Toby is a 12 year old German Short-haired Pointer, who loves to help out with the chores and keep the other dogs of the house well behaved! Toby has been in for his regular senior checks, and it was at his most recent check up that his owner mentioned that Toby had become a bit incontinent in his old age.
We started with a urine test (which was unremarkable) and some blood tests to rule out diseases before declaring 'old man incontinence'. Toby appeared to be very healthy otherwise. The next investigation step would be x-rays and ultrasound to rule out physical problems.
Toby came and stayed the day with us so we could x-ray and ultrasound his abdomen. It was at that point that we found a mass in Toby's abdomen – completely unrelated to his bladder! There was strong suspicion from the ultrasound that it was Toby's spleen where this large mass was. Our focus suddenly shifted from Toby's incontinence to his mass in his abdomen – a common mass that occurs on the spleen is a nasty type of cancer called Haemangiosarcoma.

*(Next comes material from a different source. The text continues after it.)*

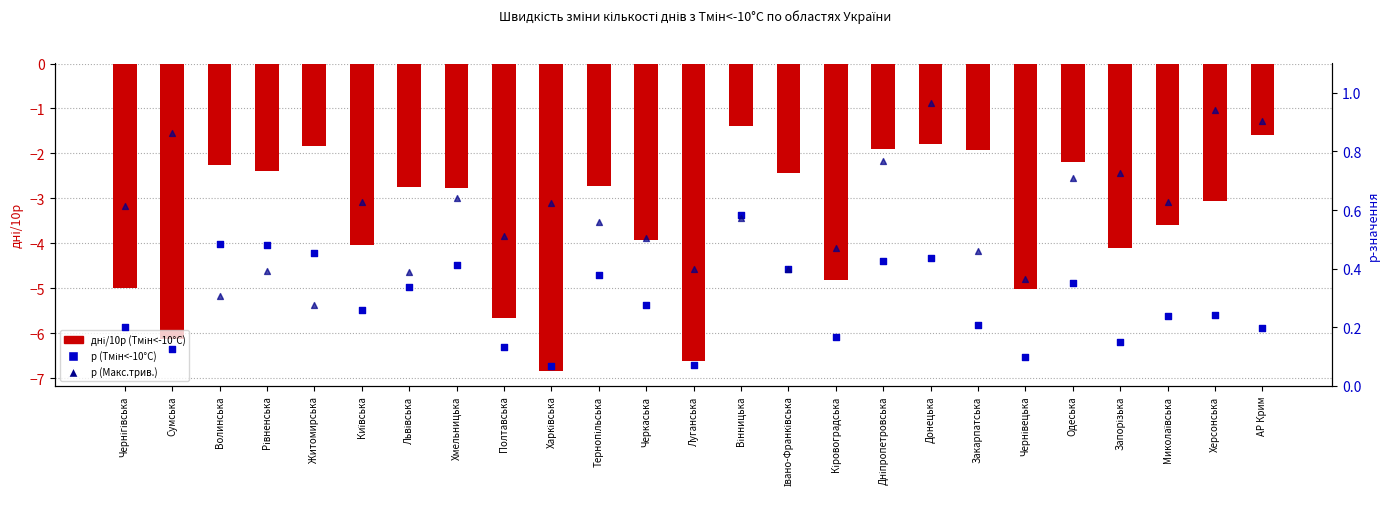

What are all the series names shown in the legend?

дні/10р (Тмін<-10°C), р (Тмін<-10°C), р (Макс.трив.)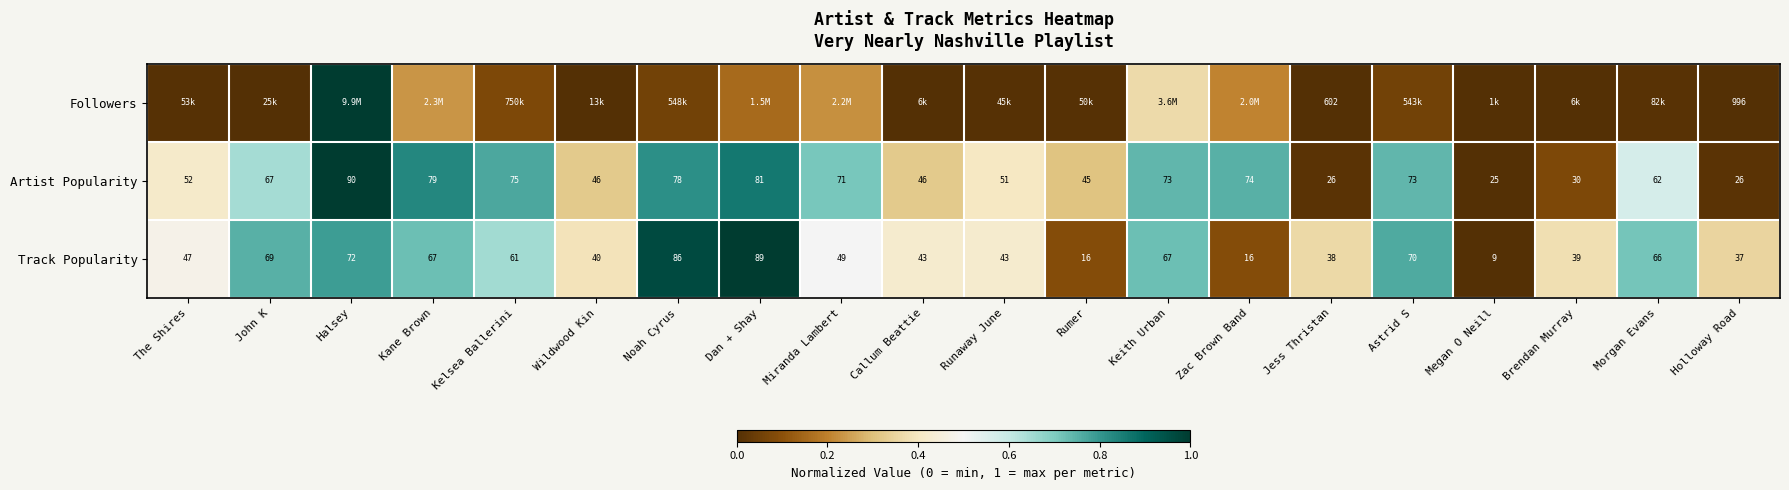

How many values in the Artist Popularity series are below 67?

10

Our concern with this particular cancer is that masses of this nature can be very fragile and easily damaged. Often it is not known that a patient has this condition until the haemangiosarcoma ruptures, causing severe haemorrhage and collapse. Not knowing if this was a benign (harmless) or malignant mass was too much for Toby's owners, so he was booked in to have his spleen removed and tested. Toby's splenectomy procedure went smoothly and he was back to normal in no time.
Lucky for Toby, the lump tested as a haematoma; a swelling caused by haemorrhage. The lump was quite fragile and may have potentially caused similar issues as a haemangiosarcoma, but we could clear Toby of a nasty prognosis. No chemotherapy needed for Toby; he is back to helping his parents fix the fences with plenty of old-man-naps in between and occasionally wetting the bed.